Further research on the topic suggests that workers in tipped professions, where earnings can depend on happy customers, create environments that tolerate sexual harassment and discourage workers from reporting unwelcomed behavior from customers and colleagues. EEOC data on sexual harassment claims show that almost 37 percent of all sexual harassment charges filed with the agency come from the accommodations and restaurant industry—the largest of any industry sector. Retail, manufacturing, health care and social assistance, and the administrative and support sector round out the other five top industries with the most sexual harassment charges filed with the EEOC.
Although federal law says it is unlawful to harass a person because of that person’s sex, many state legislatures are looking to go beyond federal regulations to prevent workplace sexual harassment. In 2017, California, Illinois, Maine and Oregon passed legislation aimed at combatting sexual harassment in the workplace and addressing certain worker populations.
Maine passed HB 1016, which coordinates and enforces workforce sexual harassment training requirements and imposes violations for all employers in the state. Illinois enacted SB 402, which requires the General Assembly to adopt policies related to sexual harassment, but also created a Sexual Harassment Hotline for people in the public or private sector to report sexual harassment and find necessary resources. The hotline website provides additional information on reporting, legal assistance and counseling. California’s SB 295 directs sexual harassment training specific to farm labor contractors and their employees. Similarly, Oregon’s HB 3279 requires sexual harassment training for certain employees in the janitorial sector.
In 2016, California enacted AB 1682, which prohibits a confidentiality provision in a civil settlement agreement as it relates to sexual assault, but does not specify sexual harassment.
During the 2018 legislative sessions, at least 20 states have introduced legislation on this issue.

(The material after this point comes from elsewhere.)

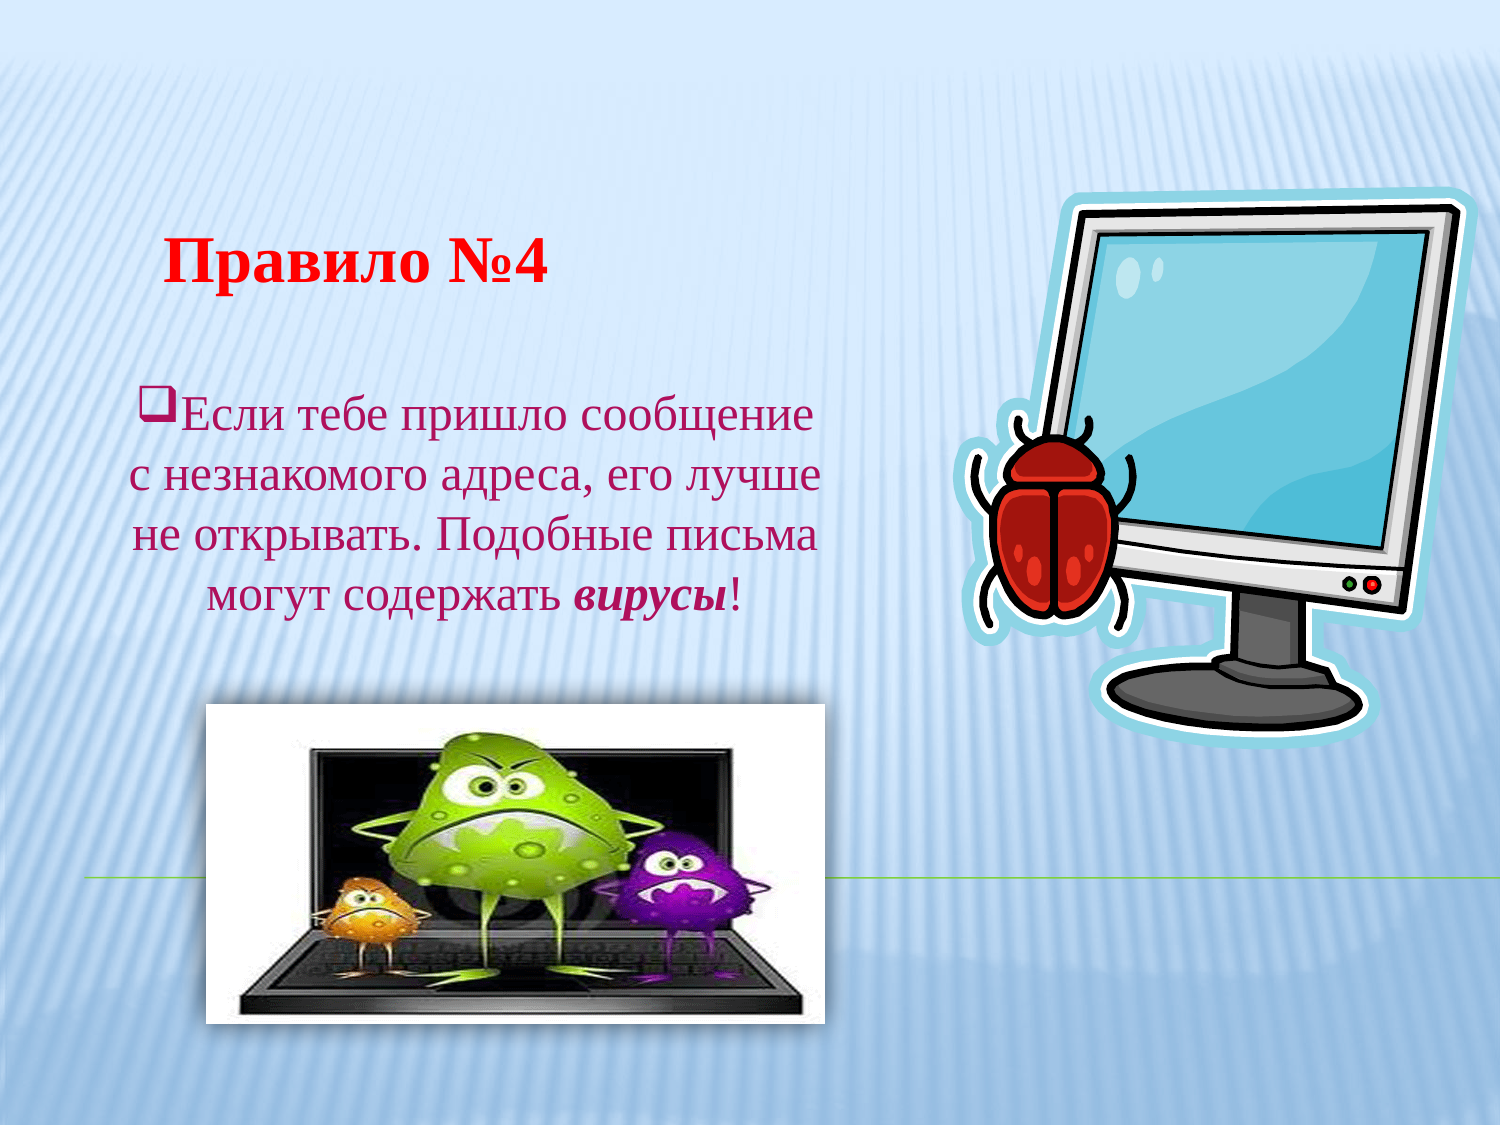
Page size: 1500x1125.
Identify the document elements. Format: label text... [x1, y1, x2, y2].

Many states are considering prohibiting nondisclosure agreements as they pertain to sexual harassment claims. Nondisclosure agreements are designed to keep proprietary information secret; however, they have also been used to keep settlements of harassment undisclosed. Sixteen states have introduced legislation aimed at limiting or prohibiting the use of nondisclosure provisions as they relate to sexual harassment. They are Alaska, Arizona, California, Florida, Indiana, Kansas, Maryland, New York, New Jersey, Pennsylvania, Rhode Island, South Carolina, Tennessee, Vermont, Virginia and Washington. California, Connecticut, Illinois and New York introduced legislation aimed at providing training for employers and employees on sexual harassment legality, policies and remedies.
In March, Washington enacted four bills (SB 5996, SB 6068, SB 6313 and HB 2759) to address sexual harassment. Three of the bills pertain to nondisclosure agreements and employee contracts and one creates a women’s commission charged with identifying and developing policies to keep state employees safe from sexual harassment.
In April, Arizona enacted HB 2020, banning nondisclosure agreements as they relate to sexual harassment criminal proceedings. New York also banned nondisclosure agreements when it passed AB 9507 in April.
Congress has also taken interest in the topic. Among the legislation related to sexual harassment in the workplace that has been introduced is a bill by U.S. Representative Cheri Bustos (D-Ill.) and Senator Kirsten Gillibrand (D-N.Y.). The Ending Forced Arbitration of Sexual Harassment Act would make any arbitration agreement void in a sex discrimination dispute.